Work instructions: The article on the elective share below has an outline. List each type of will substitute that gets its own heading under Part VI of that outline.

BEGIN Quoted text

Grim fairy tales: studies of wicked stepmothers, poisoned apples, and the elective share.

AuthorBegleiter, Martin D.

Abstract

Ever since the statutory elective share replaced dower and curtesy, courts have been trying to expand the property subject to the spouse's elective share. The courts have used a number of justifications for their attempts to accomplish this. In a previous article, the author offered an interpretation of the proper use of public policy by courts when a statute on the subject has been enacted by the legislature. This article applies that test to attempts by courts to expand the elective share to will substitutes and finds such attempts to be an impermissible use of public policy by courts.

  1. INTRODUCTION: THE ELECTIVE SHARE STATUTES II. ELECTIVE SHARE: THE EARLY TESTS A. The Intent Theory B. The Real vs. Illusory Test C. Status of the Tests III. TAMING THE "UNRULY HORSE" OF PUBLIC POLICY IV. THE ELECTIVE SHARE IN THE COURTS A. Totten Trusts: Since the Courts Created the Device, the Courts Can Subject It to the Spousal Elective Share B. Death Should Be Like Divorce, so the Court May Apply "Equitable Distribution" Rules to the Elective Share C. The Multifactor Approach: Enumerating so Many Factors for Fraud on the Spouse's Share that a Court Can Do Anything It Wants D. Courts Refusing to Improperly Extend the Real vs. Illusory Test to Areas Where the Legislature has the Right to Act E. Summary V. THE RESTATEMENT: A NEW THEORY VI. WILL SUBSTITUTES UNDER THE ELECTIVE SHARE: THE VIEWS OF THE COURTS AND THE RESTATEMENT A. Revocable Trusts B. Totten Trusts C. PODs, TODs, and Similar Registration Forms D. Gifts Causa Mortis (in Contemplation of Death) E. Joint Bank Accounts with Rights of Survivorship and Joint Tenancies F. Life Insurance G. Summary VII. THE RECENT TREND OF DEFERRING TO THE LEGISLATURE VIII. CONCLUSION I. INTRODUCTION: THE ELECTIVE SHARE STATUTES

    As a replacement for the dower protection of the spouse under English and early-American law, (1) by the early part of the twentieth-century most states enacted forced share (or elective share) statutes to prevent disinheritance of the spouse. (2) The early version of these statutes, sometimes referred to as the "original" elective share statutes, provided that the surviving spouse receives a portion (usually one-third) "of the decedent's estate." (3) The term "estate" referred to the probate estate. (4) This concept excluded nonprobate property (sometimes referred to as "will substitutes") from the computation of the surviving spouse's share. (5) Later legislation, "pioneered by legislation in New York and Pennsylvania" (6) and brought to fulfillment by the Uniform Probate Code (UPC), developed the concept of the augmented estate, (7) which rectified the problem by specifying that some, but not all, nonprobate property would be included in the elective share and specifying which types of such property would be included. (8)

    However, even in states that retained traditional elective share statutes, courts found a way to enlarge the elective share of surviving spouses. (9) These statutes applied to probate property only. (10) If a nonprobate transfer was ruled ineffective (at least for the purposes of the elective share, even if otherwise valid), it then became part of the probate estate and subject to the elective share statute. (11) The courts have for many years decided whether particular nonprobate transfers should be subject to the elective share statute under the heading of "fraud on the spousal share." (12)

END Quoted text
BEGIN Supplied information

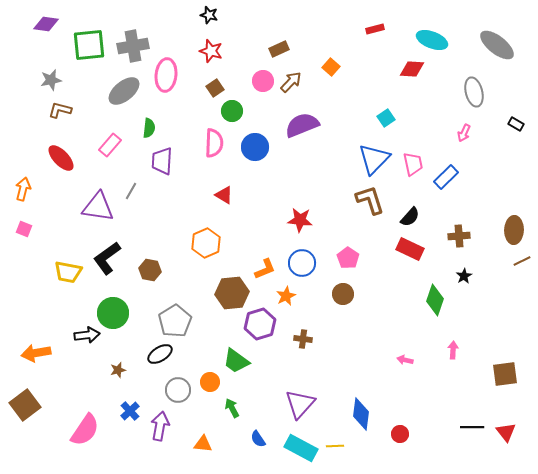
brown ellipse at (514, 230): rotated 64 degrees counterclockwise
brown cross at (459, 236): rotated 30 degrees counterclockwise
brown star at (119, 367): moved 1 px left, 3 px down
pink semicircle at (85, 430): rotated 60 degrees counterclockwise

END Supplied information

Exercise response:
- Revocable Trusts
- Totten Trusts
- PODs, TODs, and Similar Registration Forms
- Gifts Causa Mortis (in Contemplation of Death)
- Joint Bank Accounts with Rights of Survivorship and Joint Tenancies
- Life Insurance